Memoirs of a Teenage Amnesiac(55)



After a while, he raised his head. He’d been crying.

“What happened anyway?” I tried to say this gently, but an array of other emotions was diluting my intent.

“I was driving to my dad’s in Westwood to get the gear. And I happened to notice this cemetery, so I decided to stop. Marilyn Monroe’s buried there. I’d been there before, but this time when I went I noticed how pink the marble on her grave is because people kiss it and touch it so much, you know…And that made me depressed as hell. My brother’s buried like a mile from there in this other cemetery. No one ever kisses and touches his grave, because no one gives a crap about him, do you know? He was just some kid who died. And it’s gonna sound so screwed up, but I drove over to his grave next. I couldn’t even find it at first. I’d forgotten where it was. It’s way in the back. And I started kissing it, and touching it to try to change the color of the stone…I knew it was crazy even while I was doing it, but I’ve been thinking about him a lot lately. He was never even as old as I am now, how messed up is that? It makes me crazy sometimes.

“This thing I have…this depression…I can see it coming on. It’s like when you’re surfing. You want to stay on the crest of the wave as long as possible, but the nature of waves is that they always come back down.”

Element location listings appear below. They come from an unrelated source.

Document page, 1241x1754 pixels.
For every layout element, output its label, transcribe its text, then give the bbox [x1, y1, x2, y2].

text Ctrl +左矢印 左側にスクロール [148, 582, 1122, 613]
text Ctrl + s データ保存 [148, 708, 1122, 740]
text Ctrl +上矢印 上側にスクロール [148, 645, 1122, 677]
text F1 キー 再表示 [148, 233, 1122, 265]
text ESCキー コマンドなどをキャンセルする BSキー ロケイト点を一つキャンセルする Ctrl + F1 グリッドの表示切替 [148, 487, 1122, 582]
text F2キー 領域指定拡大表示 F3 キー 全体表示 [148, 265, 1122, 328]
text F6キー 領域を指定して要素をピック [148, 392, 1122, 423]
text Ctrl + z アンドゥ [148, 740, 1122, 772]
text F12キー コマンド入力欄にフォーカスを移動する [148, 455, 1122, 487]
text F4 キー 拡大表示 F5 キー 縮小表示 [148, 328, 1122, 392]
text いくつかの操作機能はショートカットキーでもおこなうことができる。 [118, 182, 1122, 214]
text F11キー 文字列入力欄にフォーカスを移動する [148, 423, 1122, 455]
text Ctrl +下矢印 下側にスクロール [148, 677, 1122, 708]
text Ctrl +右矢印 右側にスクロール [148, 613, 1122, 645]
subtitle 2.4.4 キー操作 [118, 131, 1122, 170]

I put my arm around him. James felt so small to me. “I love you,” I said.

James laughed, which was horrible. “I can’t help but wonder if you’d still say that if you could remember everything. If you were in your right mind.”

I could have told him then, but it didn’t seem the place. “Don’t you love me?” I asked.

“I do.”

“Let’s get out of here, okay?”

When we got to the car, James looked really tired, so I suggested that if he gave me directions, I could drive.

“I thought you didn’t remember how,” he said.

“I remembered,” I answered. He didn’t question me beyond that.

James’s dad’s house was the California equivalent of James’s mom’s house. Roomy, empty. His dad was away somewhere. “On business,” James said.

“Have you been here by yourself the whole time?”

James shrugged.

I made eggs, but James didn’t really eat anything. He didn’t say much the whole evening. I could tell he was thinking about something, and I didn’t want to disturb him. Still, I felt like each second he didn’t speak became an inch between us.

Around ten, he said he was going to bed. I followed him into his room.

I kissed him.

“I need to get some sleep,” he said. “I haven’t slept in days and days.”

“Why not together?” I asked. I knew it was probably pathetic, but I was trying to pull him back to the surface. I loved him even more now that he seemed so vulnerable. Maybe I loved him more because he needed me.

James shook his head. “Naomi,” he said sweetly. “Naomi…I wish I could.”

He took my hand. His grip wasn’t very strong at all. He led me into one of the guest rooms.

“Good night,” he said, and then he closed the door.

I hadn’t turned on my phone since boarding the plane.

There were twenty-eight messages. I was just about to check them when the phone rang. It was Dad. I knew the jig was up.

“Hello,” I said.

Here’s how it played out:

He’d been trying to phone me all day.

He got worried when I didn’t pick up.

He called Will.

He wasn’t there, but he got Mrs. Landsman.

Mrs. Landsman didn’t know anything about a conference in San Diego. Furthermore, she told him I’d quit yearbook months ago.

He called James’s mom.

She said that James was in California.

“I just want to know one thing, is that where you are?”

“Yes,” I said, and then I started to cry. It was the tension of the day more than the trouble I was in. It was the sound of my dad’s voice. It was lying, not just to Dad but to everyone. It was wondering how I’d let everything get so screwed up. With James and Mom and Will and Dad and school and yearbook and tennis and even poor Ace. It was all the things I hadn’t said, but couldn’t and wanted to. They constricted my throat to where the only thing to do was cry or choke. It was that half-eaten carton of strawberries and the coin toss that I’d lost and being abandoned in a typewriter case and then again by my own crazy, beautiful, treacherous, wall-painting mother. It was my sunglasses, which I’d left on the beach that day. The sun had gone down and I hadn’t needed them anymore. It’s when you don’t need something that you tend to lose it.

It was James. Of course it was James. He had said I’d looked at him “funny,” but I had eyes: he was looking at me that way, too.

Dad booked me on a flight that left at noon the next day, the first one he could find.

In the morning, James looked better. “Maybe I just needed a good night’s sleep?”

I told him my dad had found out and that I had to go home.

“I know,” he said. “Raina called me. Your dad probably hates me now.”

“You’re not the one who lied,” I said.

On the way to the airport, James took a detour. He drove to USC, where we took the tour.